Courrier des spectacles, n° 3513 du 22 septembre 1806, p. 2-3 :
[Le critique n'apprécie pas trop le théâtre de boulevard et la vogue présente des pièces mettant en scène des animaux, transformant les théâtres en vaste jardin des Plantes (où il suggère qu'entre autres animaux, on pourrait bien rencontrer les auteurs...). « Des bêtes érigées en véritables docteurs », des acteurs devenus des animaux presque complets (on voit juste une main humaine, ou une chaussure qui empêche que la métamorphose soit complète – ce qui paraît pourtant souhaitable au critique : l'illusion doit être complète, au théâtre). Dans la pièce du jour, c'est l'ours qui tient le rôle titre, mais il semble maltraité, réduit à jouer une pantomime ennuyeuse et peu variée qui a endormi le public qui n'a même pas eu l'énergie de siffler. Le sujet de la pièce, résumé ensuite, c'est une histoire bien convenue d'amour entre un jeune homme à qui le roi propose sa fille en mariage, et qui la refuse parce qu'il aime « une jeune paysanne ». Bien sûr, le roi se fâche, l'exile, et il part avec sa bien aimée, muni d'un talisman : la pièce est une féerie, et c'est aussi une arlequinade, puisque le serviteur du jeune amoureux, c'est Arlequin Fine-Oreille. Pour faire un peu mélodrame, l'auteur fait passer tout le monde par la prison, mais avec un talisman, facile de s'en libérer, tout comme le héros n'a pas de peine à échapper aux diables qui l'attaquent. Sa fiancée est menacée par un ours, il l'endort, puis le tue. Il peut monter sur le trône dont il était l'héritier légitime. La pièce est vite jugée : elle « ne brille ni du côté du style, ni du côté des situations », rarement neuves, « mal amenées et sans intérêt ». Ce qui sauve la pièce, c'est qu'elle comporte « un peu de spectacle ». L'auteur est nommé, avec rappel d'une autre de ses pièces animalières, le Lion parlant.]

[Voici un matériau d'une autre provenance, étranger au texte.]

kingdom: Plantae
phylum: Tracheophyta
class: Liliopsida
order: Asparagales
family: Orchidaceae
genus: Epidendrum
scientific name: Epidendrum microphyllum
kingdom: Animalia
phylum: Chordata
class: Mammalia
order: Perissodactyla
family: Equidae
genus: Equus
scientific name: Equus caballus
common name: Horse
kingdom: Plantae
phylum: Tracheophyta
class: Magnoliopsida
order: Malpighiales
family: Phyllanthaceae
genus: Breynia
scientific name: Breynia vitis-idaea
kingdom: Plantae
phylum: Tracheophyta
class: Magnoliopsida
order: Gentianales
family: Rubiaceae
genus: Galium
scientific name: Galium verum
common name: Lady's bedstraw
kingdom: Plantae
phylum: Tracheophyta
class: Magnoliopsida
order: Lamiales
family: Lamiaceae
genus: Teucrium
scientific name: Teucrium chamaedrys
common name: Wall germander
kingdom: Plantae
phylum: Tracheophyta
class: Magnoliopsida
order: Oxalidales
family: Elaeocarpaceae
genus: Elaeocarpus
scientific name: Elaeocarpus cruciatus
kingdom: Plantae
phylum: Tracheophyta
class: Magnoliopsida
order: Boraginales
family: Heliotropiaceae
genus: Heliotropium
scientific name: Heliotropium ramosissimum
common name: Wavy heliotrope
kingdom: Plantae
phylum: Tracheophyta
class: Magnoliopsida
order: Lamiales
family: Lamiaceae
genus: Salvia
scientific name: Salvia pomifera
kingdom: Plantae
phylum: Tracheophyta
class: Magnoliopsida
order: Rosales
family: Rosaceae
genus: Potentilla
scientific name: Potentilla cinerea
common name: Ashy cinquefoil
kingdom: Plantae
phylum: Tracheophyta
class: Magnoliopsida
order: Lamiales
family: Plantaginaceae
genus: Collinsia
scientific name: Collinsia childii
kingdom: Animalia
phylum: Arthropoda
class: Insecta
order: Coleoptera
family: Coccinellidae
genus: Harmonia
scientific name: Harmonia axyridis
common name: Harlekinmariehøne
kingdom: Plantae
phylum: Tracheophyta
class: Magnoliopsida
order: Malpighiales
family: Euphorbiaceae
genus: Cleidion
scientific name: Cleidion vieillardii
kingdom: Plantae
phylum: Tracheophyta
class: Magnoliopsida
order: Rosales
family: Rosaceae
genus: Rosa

Théâtre des Nouveaux Troubadours.
L'Ours blanc.
Si l’on n’y prend garde, une partie de nos théâtres sera bientôt transformée en ménagerie. Tantôt c'est un singe qu’un auteur choisit pour son héros ; tantôt un lion qui parle comme un Cicéron ; aujourd’hui c’est un animal des régions septentrionales, un ours blanc. Si les auteurs de ces belles productions continuent leurs brillans travaux, il ne sera plus nécessaire de se transporter au Jardin des Plantes ; on trouvera sur nos théâtres des Boulevards un assortiment complet, auquel on pourra joindre, en cas de besoin, les auteurs. On aura même un avantage qu’on ne trouveroit nulle part, ce sera d’y voir des bêtes érigées en véritables docteurs ; des animaux jouant la pantomime, débitant de belles phrases, composant enfin des mélodrames, car les auteurs de ces sublimes ouvrages n’ont rien négligé pour se mettre à la hauteur de leur sujet. Quant aux acteurs, on pourroit leur reprocher de n’avoir point encore subi une métamorphose complette. L’un sous la peau d’un singe déguise mal sa jolie main blanche. L'autre ne porte pas sa tête avec assez de dignité, et sa perruque mal peignée représente mal la noble crinière du roi des animaux ; celui-ci s'enveloppant de la dépouille de l’ours, a oublié que nos seigneurs les ours n’ont point de cordonnier pour les chausser en escarpins. Au reste, l'Ours blanc pouvoit être traité avec beaucoup plus de générosité. L’auteur, au lieu d’en faire un savant, en état de donner des leçons de philosophie, s’est contenté de l'asservir à quelques effets de pantomime, à des gestes muets et indignes d’un héros de Théâtre. C’est entraver le génie, et ne pas connoitre les hautes libertés de la poésie mélodramatique. On a cru s’appercevoir que le héros du poëme, mal satisfait apparemment de son rôle. s'est mis à bâiller. Cette inconvenance a gagné l’auditoire, et la contagion est devenue si universelle que personne n’a pu siffler. Voici le sujet de la pièce.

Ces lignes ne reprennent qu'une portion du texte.